As we grow older, many of us don’t look forward to the day when it’s time to clean out our household. During a lifetime, we collect a lot of things. So, even though we know that day eventually will come, we put it off. Occasionally we reorganize and toss a few things in a gesture to make us feel we’re making some progress. But we avoid the big purge.
It’s hard to get rid of our lifetime treasures, even though much of what we keep is stuff that we don’t use, don’t need and probably never will again.
I have been forced to sort through a lifetime of things lately because I will be selling my house. Very soon, I hope.
Our homes house a lot of memories, but for many of us things are different from a generation or two ago when people were born and lived most of their life in a family house. Now, we move many times, sometimes great distances. We have to take those memories with us when we move, along with many boxes of things we’ve collected through the years.
I’ve cleaned out before – every time I’ve moved – but I didn’t get rid of nearly enough. Each time I wondered why I moved so much from one attic storage area to another.
Several years after my wife died, I remarried, and having two houses doesn’t make sense. Neither does keeping two of everything.
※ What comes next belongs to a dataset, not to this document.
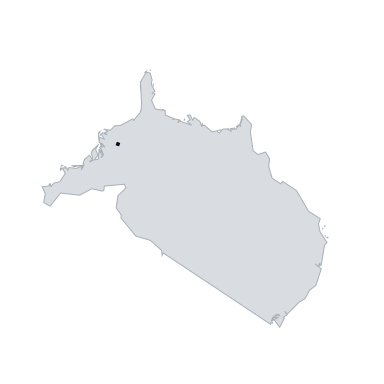 Caswell, North Carolina, United States of America (highlighted), rotated 196°
{"feature_id": "52423323B10780727675908", "entity_name": "Caswell", "entity_type": "district", "adm_level": 2, "iso_a3": "USA", "parent_name": "United States of America", "parent_adm1": "North Carolina", "projection": "albers", "projection_center": [-79.34, 36.392], "detail": "fine", "context": "in_parent", "style": "filled", "palette": "ink", "viewbox_px": 384, "rotation_deg": 196, "n_neighbors": 0, "source": "geoboundaries", "source_scale": "gbopen_adm2", "svg_char_len": 3917}
<svg xmlns="http://www.w3.org/2000/svg" viewBox="0 0 384 384"><g transform="rotate(196 192 192)"><path d="M299.2,157.9L318.1,154.8L324.5,139.2L331.6,141.0L332.7,150.1L337.4,155.7L330.5,158.7L330.3,160.5L328.9,158.5L327.4,162.3L322.0,165.4L318.9,174.9L322.4,178.5L324.6,177.9L323.9,176.2L324.6,176.9L324.9,178.8L318.8,180.7L317.4,178.7L317.0,181.6L309.7,182.8L304.4,186.8L304.9,184.7L304.3,183.4L303.1,188.4L304.6,189.2L304.3,193.5L300.8,199.1L296.7,195.9L299.0,192.4L296.3,194.8L297.5,198.6L299.2,200.7L299.6,203.1L295.1,212.1L296.4,206.5L292.5,201.4L294.8,195.8L291.2,197.6L292.7,205.7L289.0,203.3L287.8,203.6L288.9,201.0L288.8,200.3L287.6,202.3L287.5,204.0L293.1,207.0L291.9,208.5L289.4,205.7L288.5,205.3L291.6,208.6L293.0,209.3L292.2,211.3L290.5,209.8L293.2,212.8L292.6,213.3L291.2,211.7L287.8,211.1L292.1,213.9L294.8,213.8L297.7,221.2L295.1,215.5L296.0,219.2L290.9,218.6L294.6,222.2L296.4,221.1L294.2,224.5L289.3,223.5L292.3,225.2L289.7,226.9L292.8,228.1L287.3,229.0L284.4,234.5L279.2,236.1L269.1,246.0L267.8,244.8L263.8,253.9L263.4,256.1L264.8,263.0L271.9,283.6L269.1,294.3L265.1,294.9L261.4,289.0L260.8,284.2L255.4,278.5L257.4,276.1L254.7,276.1L256.2,269.0L250.1,261.7L240.2,262.8L238.8,258.6L229.3,257.5L230.6,256.0L228.8,257.5L224.4,257.8L224.7,254.6L223.7,256.8L210.6,256.1L215.9,258.3L213.7,261.0L217.7,264.3L215.3,265.6L211.0,261.3L210.4,264.2L204.0,262.1L200.9,258.0L198.4,259.6L189.4,255.3L183.3,258.5L184.8,257.6L182.1,256.1L179.7,260.9L173.4,263.1L174.9,262.3L171.2,261.2L172.2,263.1L167.4,264.4L164.7,269.5L162.8,268.3L164.3,270.1L163.6,275.2L164.9,278.6L163.3,279.4L153.3,273.4L152.4,265.5L144.5,248.4L139.0,246.2L132.2,250.7L126.5,245.1L125.3,237.6L118.7,227.3L108.8,224.3L107.9,227.2L91.9,222.1L74.8,205.7L61.4,201.7L61.6,196.1L58.0,189.2L48.4,180.7L49.9,177.2L47.7,157.8L48.7,156.3L49.6,159.2L50.0,155.3L54.0,156.8L46.6,153.8L47.1,136.6L52.0,129.8L54.0,120.4L58.5,115.9L66.9,100.8L70.1,102.9L66.7,100.3L69.8,96.6L68.5,96.1L70.4,86.2L77.8,91.8L74.1,95.6L78.3,93.6L76.2,97.3L73.8,97.3L75.2,98.2L77.4,97.3L79.8,93.6L80.3,86.6L202.8,125.4L203.3,122.9L205.0,127.4L218.9,134.1L233.8,134.1L253.1,147.4L253.8,150.5L260.5,155.8L262.2,168.0L256.7,177.6L259.0,180.9L277.9,173.5L277.2,168.9L278.8,168.1L289.1,167.6L299.2,157.9ZM312.1,184.7L315.2,184.0L304.2,187.6L313.2,183.5L312.1,184.7ZM79.2,90.6L79.2,93.5L78.9,93.9L78.3,91.3L79.2,90.6ZM164.8,277.7L164.2,273.0L164.8,270.5L164.5,273.2L164.8,277.7ZM331.3,159.0L331.4,160.4L330.8,160.2L331.3,159.0ZM200.8,259.3L200.9,260.4L200.0,259.4L200.8,259.3ZM51.0,186.5L52.5,186.5L51.0,186.5ZM49.8,185.5L49.0,186.0L48.8,185.2L49.8,185.5ZM321.6,180.7L320.8,181.6L320.6,181.4L321.6,180.7ZM166.1,268.3L164.9,270.2L167.6,266.7L166.1,268.3ZM269.8,276.8L271.2,280.9L269.6,276.4L269.8,276.8ZM56.3,192.5L56.4,193.7L56.1,192.5L56.3,192.5ZM269.7,294.9L268.4,296.2L270.5,293.5L269.7,294.9ZM298.1,223.7L296.9,225.4L297.8,221.5L298.1,223.7ZM79.0,88.0L78.7,88.8L78.4,88.2L79.0,88.0ZM172.1,263.9L169.9,264.4L172.2,263.6L172.1,263.9ZM324.7,180.8L324.7,181.8L323.7,181.7L324.7,180.8ZM55.0,195.3L55.0,196.7L54.8,195.4L55.0,195.3ZM169.3,265.1L168.3,265.5L169.2,264.8L169.3,265.1ZM299.2,204.8L297.9,207.0L299.3,204.0L299.2,204.8ZM182.5,259.3L181.0,259.9L183.2,258.8L182.5,259.3ZM264.0,254.9L263.7,256.6L263.6,255.4L264.0,254.9ZM293.3,228.4L292.8,228.7L294.1,227.4L293.3,228.4ZM243.8,262.7L242.1,263.4L241.4,263.2L243.8,262.7ZM223.8,257.5L223.5,257.7L222.6,257.6L223.8,257.5ZM258.9,284.3L259.1,285.5L258.7,284.1L258.9,284.3ZM219.4,259.4L219.0,260.5L219.1,258.5L219.4,259.4ZM265.8,297.7L264.9,297.8L266.2,297.4L265.8,297.7ZM304.1,194.2L303.5,195.3L304.2,193.8L304.1,194.2ZM296.0,225.7L295.4,226.1L296.0,225.7Z" fill="#d9dde1" stroke="#a8b0b8" stroke-width="1"/><path d="M277.4,218.7L277.5,216.6L277.1,216.6L276.8,216.6L276.3,216.6L275.8,216.6L275.6,216.6L275.4,216.6L275.3,218.6L276.1,218.7L276.4,218.7L276.8,218.7L277.4,218.7Z" fill="#0f172a" stroke="#020617" stroke-width="1.5"/></g></svg>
So we’ve been shedding almost an entire household.
The problem I’ve faced is what to do with family treasures and heirlooms. Even when no one in the family wants them, it’s difficult to dispose of them.
What will I do with my grandmother’s 16-by-22-inch framed graduation diploma from 1909?
How can I part with my children’s grade-school artwork?
What about pieces of furniture that were passed down through generations?
And then there are special baby clothes, including my own christening outfit. What should I do with them?
Many things have gone to my children. They would have gotten them anyway, eventually. They’re just getting them early, but they don’t have room for everything, and they’re better than I was at saying no. Even if they take things, eventually they will face the same dilemma I’m in now.
Family pictures are among the most difficult to sort through. They bring back so many memories, but there is only so much wall space. For now, many of them are packed in boxes and perhaps will remain there for my children to determine their fate after I’m gone.
I’m not the only one in my family facing this point in life. Every time I visit my parents – who are 91 and 89 – they want to know what I want from their house. They, too, want to clean out.
This process is a reminder of the conclusion I reached many years ago – we have too much stuff. Even now, as I look around our house, I see so many things that hold special memories for me, but they will be of little interest and have limited attachment for anyone else someday.
Such as my collection of old cameras, many of which I’ve used. Or my display of hiking figures that remind me of special days and nights I spent on the Appalachian Trail. Or the shelves filled with books that I’ve read or still look forward to reading.
What will happen to them? Should it matter if no one wants them?
During our lifetimes, we put so much value on all of those things. They are important, but only for the memories they bring to us. Those memories are what last forever, long after the things we treasure have broken, faded or been lost.
I have to continue reminding myself of that as I finish this difficult task.
Life isn’t about all of those things. It’s about all of the people who were here to share them.